The most prominent political philosophers of the seventeenth century, such as Hugo Grotius, Thomas Hobbes, and John Locke, all thought that punishment was justified only if two conditions were met: punishment would do some good in the future and the person being punished was guilty of a crime.
Bentham and Kant split those two propositions apart. Bentham articulated the utilitarian or consequentialist view that punishment is justified if and only if it brings about the best consequences. Kant took the retributivist position that punishment is justified if and only if someone deserves it.
Feinberg laid out the central propositions for both views and some of the major problems with each.
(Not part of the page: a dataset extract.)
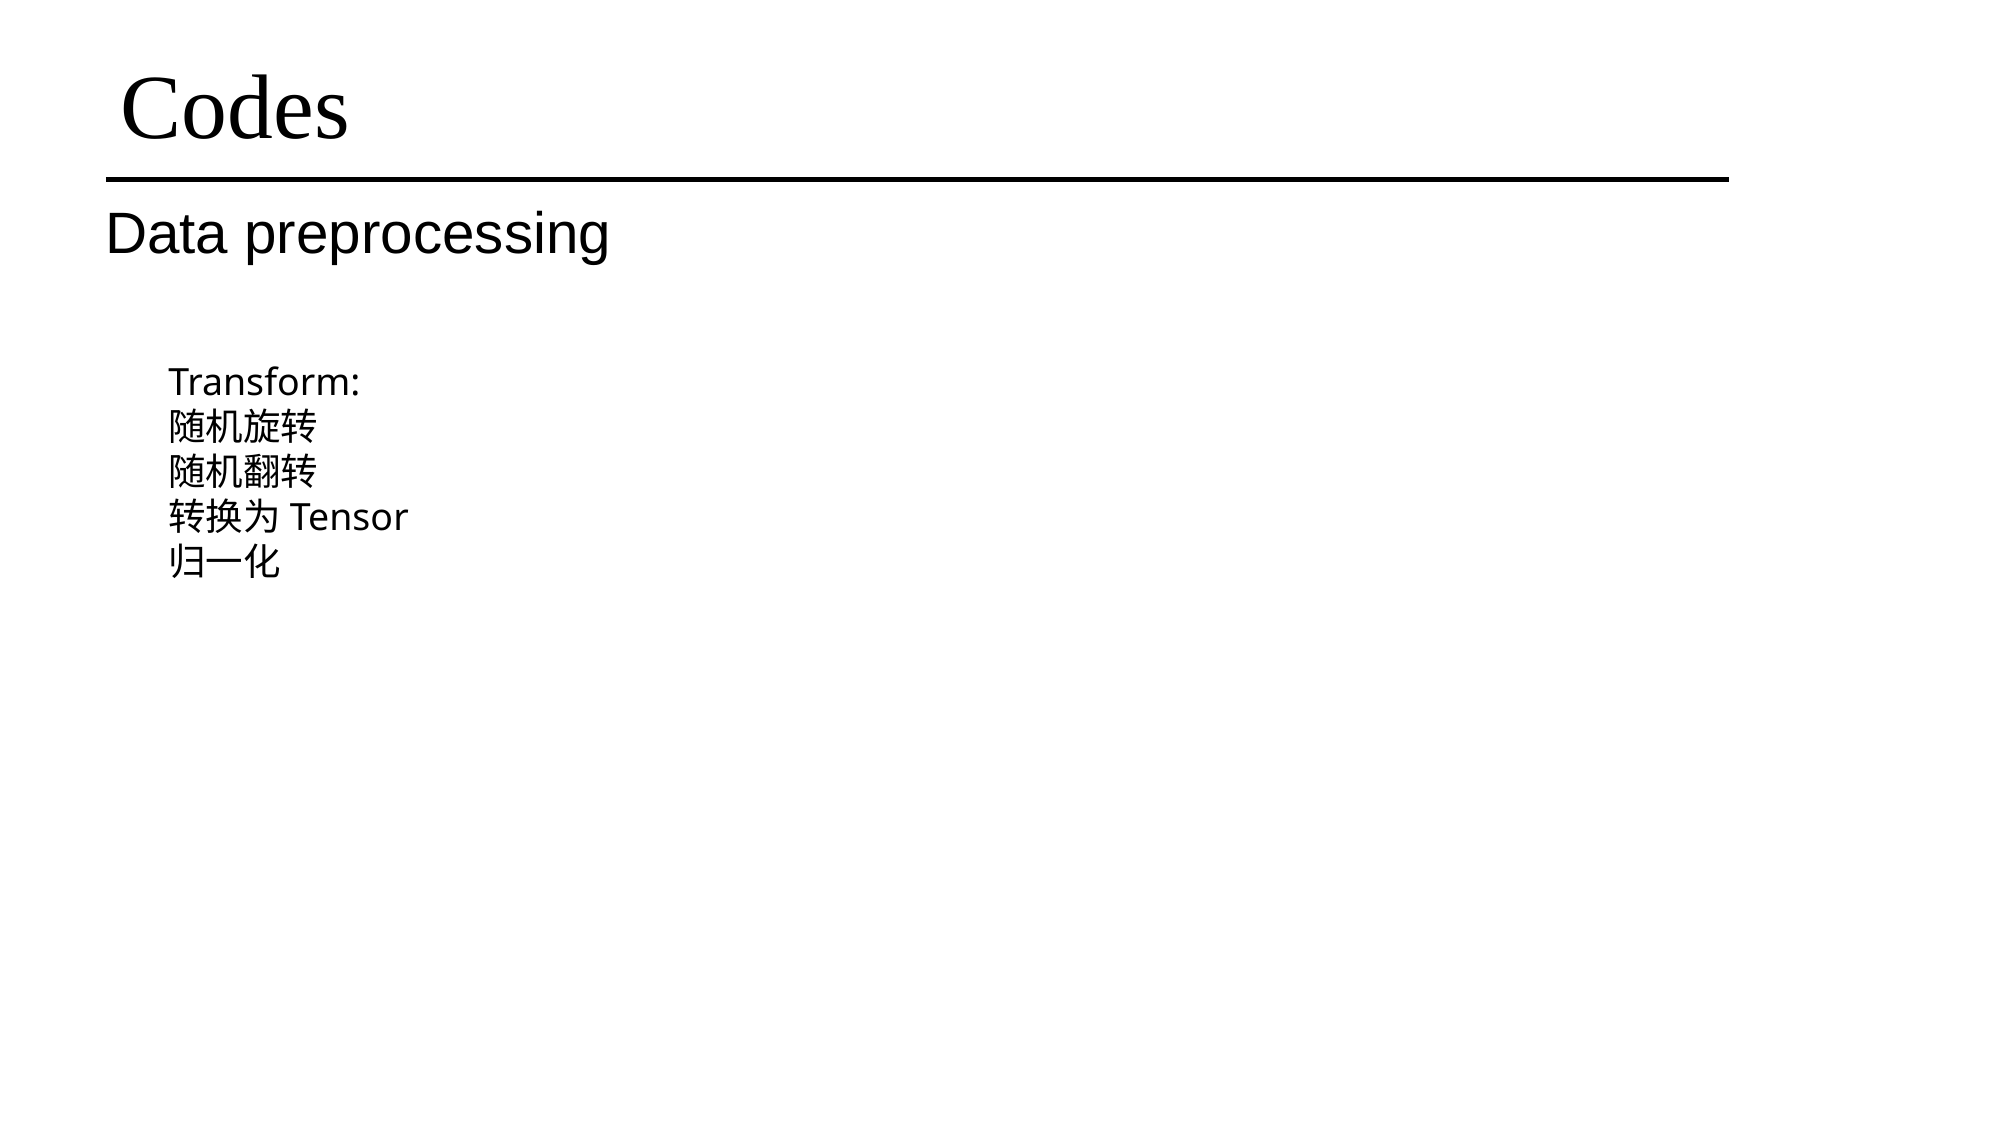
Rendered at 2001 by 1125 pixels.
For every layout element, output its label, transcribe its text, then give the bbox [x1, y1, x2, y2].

text_box Data preprocessing [90, 188, 627, 273]
title Codes [105, 0, 1831, 218]
text_box Transform: 随机旋转 随机翻转 转换为Tensor 归一化 [153, 350, 797, 681]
The chief problem with consequentialism is that it is willing to punish the innocent. The chief problem with retributivism is that it is committed to punishing even when doing so has prohibitive costs or does no good.
The obvious solution is to recreate the seventeenth-century mixture: require both guilt and desirable consequences. That is what Hart will try to do in the reading for Thursday and what Goldman will criticize in the article we will discuss next week.
One thing to keep in mind is that mixed views do not solve all of the problems with the utilitarian approach. In particular, the requirement that punishment bring about desirable consequences could mean that people receive different punishments for the same crime. That will strike many people as unfair.
I proposed adopting two necessary conditions that have to be met for punishment to be justified: guilt and desirable consequences.
But, as Leo pointed out, I did not say anything about sufficient conditions for the justification of punishment. Shouldn’t we have those as well?
It’s a good point. I have not thought this through, but I think that you could make the two conditions jointly sufficient without any obvious problems. That is, you could say that guilt and beneficial effects are a sufficient justification for punishment.
I think a partial explanation for my neglect of sufficient conditions is a point that the seventeenth century authors made explicit but that I had forgotten, namely, the state has the power to pardon criminals. If we think that the state should have that power, we may not actually think that guilt and the desirable consequences of punishment even together are sufficient reasons for punishing someone. We want to leave room for pardons.
That said, I am not sure that this is a good reason for neglecting sufficient conditions.
First, as Mollie noted, a lot depends on what you mean in talking about “sufficient conditions” on the justification of punishment. It’s one thing if you mean that you have good enough reasons to show that punishment is permitted, but not necessarily mandatory. But it’s something else if your sufficient conditions are supposed to explain why the state must punish. The power to pardon is compatible with the first but, arguably, not the second. I suspect that when Leo was asking for a sufficient condition, he had in mind conditions that would be sufficient to show that punishment is permissible. Kant, by contrast, thought that punishment was mandatory.
Second, you might ask if the power to pardon isn’t just a way of ensuring that punishment has good consequences. We generally think that the state should pardon criminals when there is no purpose to punishing them or some great benefit from not doing so. If that’s all the power to pardon involves, then it doesn’t really require anything beyond the two conditions: guilt and good consequences.
Finally, there is a good case for thinking that punishment really is mandatory. The state would be falling down on its job if it failed to punish criminals. And pardons or a refusal to punish mean that justice is not done. This is a significant issue in Ferguson, Missouri right now, for instance. Goldman will have some interesting things to say about this next week.
In discussing Feinberg, I said that one problem with retributivism is that it seems to be impossible to fulfill its necessary condition: only the guilty can be punished. The reason is that we know that punishment hurts innocent members of the criminal’s family and community.
The very next day, I read a magazine article about research on exactly that point. Here’s the summary.
Today, about one-in-31 adults are in prison. This is a human rights crisis for the people that are incarcerated, but its impact also echoes through the job sector, communities, families, and the hearts of children. One-in-28 school-age children—2.7 million—have a parent in prison. In a new book, Children of the Prison Boom, sociologists Christopher Wildeman and Sara Wakefield describe the impact of parental imprisonment on children: an increase in poverty, homelessness, depression, anxiety, learning disorders, behavioral problems, and interpersonal aggression. Some argue that taking parents who have committed a crime out of the family might be good for children, but the data is in. It’s not.